PuppySpot.com is an online website that lists thousands of puppies for sale online. PuppySpot.com is a registered Dog Dealer with the United States Department of Agriculture (USDA).
We consider websites like PuppySpot.com to be high volume online puppy brokers.
In fact, PuppySpot.com holds a United States Department of Agriculture Dog Dealer license which allows them to legally be a middleman, puppy broker aka Dog Dealer.
Puppyspot.com’s USDA license number is under Puppy Spot Group LLC at 7261 Sheridan Street Hollywood, Florida 33024.
Their USDA Dog Dealer license number is 58-B-0618. Since they are registered as a Dog Dealer, they may or may not have puppies on their premises. In this case, the Puppy Spot website seems to act as an agent or broker selling puppies online.
They list their breeders puppies for sale charging a premium for their concierge services that are supposed to make it easy for new puppy buyers to purchase. Puppy Spot states on its website that they mostly use licensed USDA dog breeders.
Please contact us if you have more questions about PuppySpot.com or would like to report a puppy mill or to report a sick puppy.
Many people contact us with their stories about buying puppies on PuppySpot. To read these stories, please visit our puppy mill news blog.
About PuppySpot.com
As we have said in so many ways, we do not recommend buying a puppy off of the PuppySpot website. There are too many red flags. We urge you to look at the reviews from both the employees and people who have purchased puppies from the website PuppySpot.com.
Puppy Mill News
FAQ’s About Buying Puppies Online From PuppySpot.com
PuppySpot.com is a legally registered online broker that has been operating since 2013, shipping puppies across the United States. Legally, it is legitimate.
But legal does not always mean safe, transparent, or aligned with what buyers expect. Because PuppySpot does not publicly disclose the breeders that supply their puppies until after purchase, buyers are committing money without knowing the actual source.
We do not recommend buying a puppy from any broker that will not reveal the breeder’s name, address, and USDA license number up front. It is important to know where the puppy is coming from before you give them your money.
We do not recommend buying puppies from high-volume broker websites such as PuppySpot.com.
Buyers typically don’t see where the puppies are born, visit the breeder, or meet the parent dogs to see their mental and physical conditions. Buyers do not know the breeder information until paperwork arrives after purchase.
When the breeder is several states away, enforcing any guarantee is far harder.
We do not recommend buying any dog online, and that applies to broker sites like PuppySpot.com.
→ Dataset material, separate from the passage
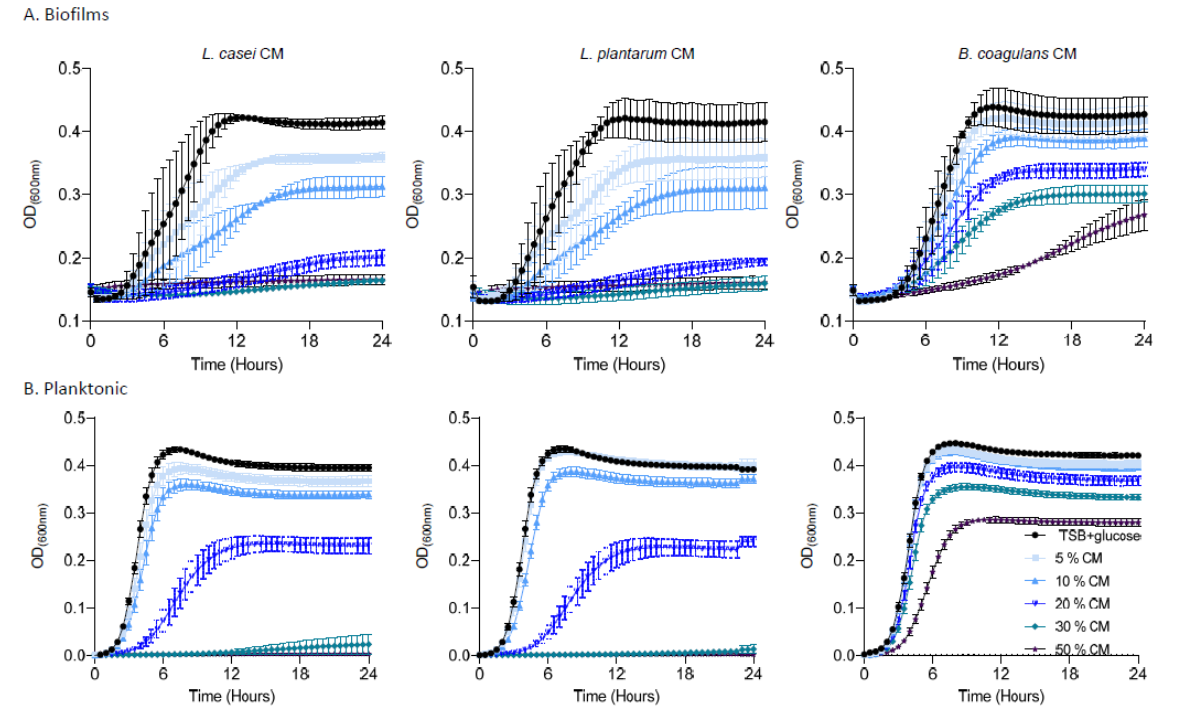
Figure 5. The effect of the secreted products of probiotic strains on E. Faecalis biofilm and planktonic cells. ( A ) Growth of E. faecalis biofilms applied with different concentrations (5%, 10%, 20%, 30%, or 50%) of conditioned medium from either L. casei, L. plantarum, or B. coagulans . Different colors represent the indicated concentrations of the CM. ( B ) Growth of E. faecalis planktonic cells applied with different concentrations (5%,10%, 20%, 30%, or 50%) of conditioned medium from L. casei, L. plantarum, or B. coagulans . Prevention of growth was accomplished by a high concentration of L. casei/L. plantarum with a dose dependent growth reduction. The B. coagulans conditioned medium failed to prevent E. faecalis growth. Graphs represent the mean ± SD from three independent experiments ( n = 9). Statistical analysis was performed using two- way ANOVA followed by Dunnett’s multiple comparison test. p < 0.05 was considered statistically significant.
Seeing pictures of the parent dogs or meeting the breeder over video chat is not a substitute for being there in person. Websites that direct-ship puppies we consider a huge red flag, and PuppySpot is no exception.
If you are not able to pick up the puppy in person, meet the mother dog, and see where the breeder’s dogs live, you might be supporting a puppy mill.
PuppySpot does not publicly list the breeders supplying its puppies, and buyers typically do not learn the breeder’s identity until after purchase.
Broker networks of this size commonly source from breeders in states with large commercial breeding industries, including Missouri, Ohio, Indiana, and Pennsylvania.
We recommend asking for the specific breeder’s name and USDA license number before paying, and checking the USDA-APHIS public inspection database for license status and inspection history. If that information is delayed or refused, that is a red flag.
PuppySpot.com is not itself a breeding facility — it is a broker that sources puppies from a network of third-party breeders across multiple states. That means whether a PuppySpot puppy came from a puppy mill depends entirely on the specific breeder behind the listing, not on PuppySpot itself.
A puppy mill is any dog breeder that puts profit over the health and well-being of the breeding dogs, and puppy mills can include state and USDA-licensed commercial kennels.
Because PuppySpot does not disclose the breeder until after payment, buyers cannot verify the puppy’s origin before committing. We recommend asking for the specific breeder’s name and any license numbers before payment.
It is important to know that any breeder can be a puppy mill. It’s hard to imagine the breeder you are talking or texting with could be a puppy mill. If the breeder has excuses why they won’t let you see where they keep the breeding dogs, or you are not able to meet the mother dog in person, we suggest you find another breeder.